Geographical conditions in the border region and the randomness with which they were scattered makes efforts to remove them all but futile.

“One of Iran’s major challenges in the landmine clean-up effort is the lack of maps showing where mines have been planted,” the report states. 

Iran’s minister of defense Amir Hatami said in November during the opening of an advanced demining training center in Tehran that 20 million mines and unexploded ordinance were left behind from the 1980s war. 

“More than 6,000 of our citizens have been wounded because of mines and unexploded ordinance and 2,500 have been killed,” Hatami said. “We are the second most contaminated country in terms of mines in the world [after Afghanistan]  and we are doing our utmost to clear the mine contaminated areas in our country.” 

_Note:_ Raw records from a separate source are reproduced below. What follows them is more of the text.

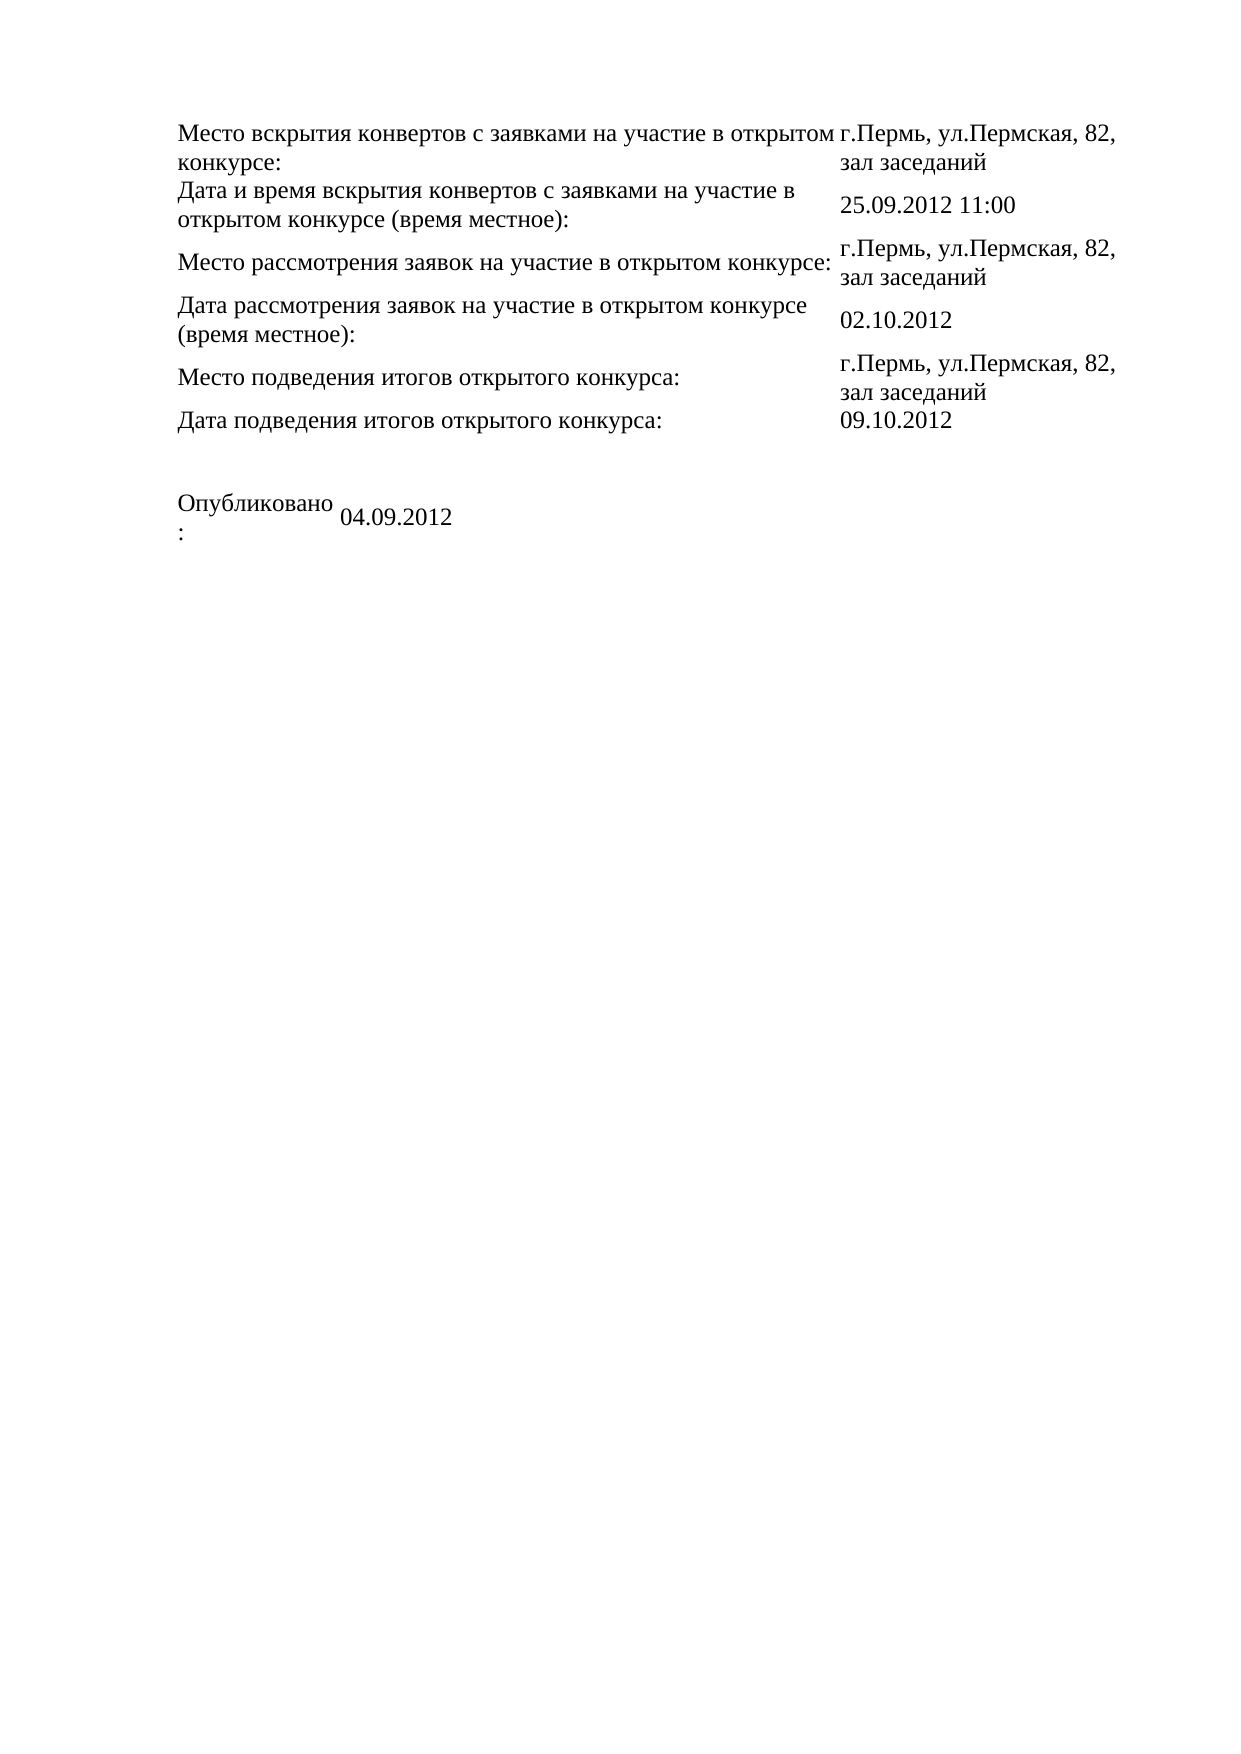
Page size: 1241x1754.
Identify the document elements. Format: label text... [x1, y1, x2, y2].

table_header 04.09.2012 [340, 488, 453, 546]
table_cell Дата и время вскрытия конвертов с заявками на участие в открытом конкурсе (время местное): [177, 176, 840, 233]
table_header Место вскрытия конвертов с заявками на участие в открытом конкурсе: [177, 118, 840, 176]
table_header Опубликовано: [177, 488, 340, 546]
table_cell Дата рассмотрения заявок на участие в открытом конкурсе (время местное): [177, 291, 840, 348]
table_cell г.Пермь, ул.Пермская, 82, зал заседаний [840, 348, 1152, 406]
table_header г.Пермь, ул.Пермская, 82, зал заседаний [840, 118, 1152, 176]
table_cell 09.10.2012 [840, 406, 1152, 434]
table_cell г.Пермь, ул.Пермская, 82, зал заседаний [840, 233, 1152, 291]
table_cell Дата подведения итогов открытого конкурса: [177, 406, 840, 434]
table_cell Место рассмотрения заявок на участие в открытом конкурсе: [177, 233, 840, 291]
table_cell 25.09.2012 11:00 [840, 176, 1152, 233]
table_cell 02.10.2012 [840, 291, 1152, 348]
table_cell Место подведения итогов открытого конкурса: [177, 348, 840, 406]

Iran says it has defused millions of landmines planted by Iraqi forces during the war, launched by Iraq’s former dictator Saddam Hussein in 1980. 

The agonizing war of attrition killed more than a million people on both sides. 



Just like Iran, vast areas of Iraq and the Kurdistan Region are contaminated by mines and other explosive remnants. 

Besides IEDs and unexploded bombs left over from the recent war with the Isalmic State (ISIS), mines planted during Saddam’s Anfal campaign against the Kurds and by both sides during the Iran-Iraq War continue to takes lives and limbs.